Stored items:
=== Begin Enclosure ===
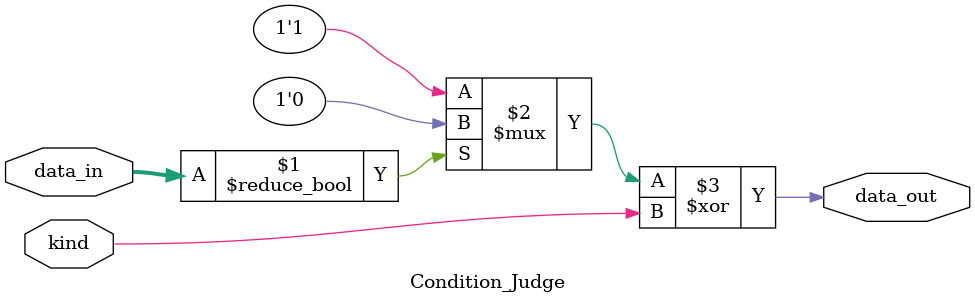
<source format=v>
`timescale 1ns / 1ps
module Condition_Judge(
    output data_out,
	 input kind,
    input [15 : 0] data_in
    );

	assign data_out = (data_in ? 1'b0 : 1'b1)^kind;

endmodule

</source>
=== End Enclosure ===
The task
Each record should appear again exactly as it stands, with no picture included.

Task solution
<source format=v>
`timescale 1ns / 1ps
module Condition_Judge(
    output data_out,
	 input kind,
    input [15 : 0] data_in
    );

	assign data_out = (data_in ? 1'b0 : 1'b1)^kind;

endmodule

</source>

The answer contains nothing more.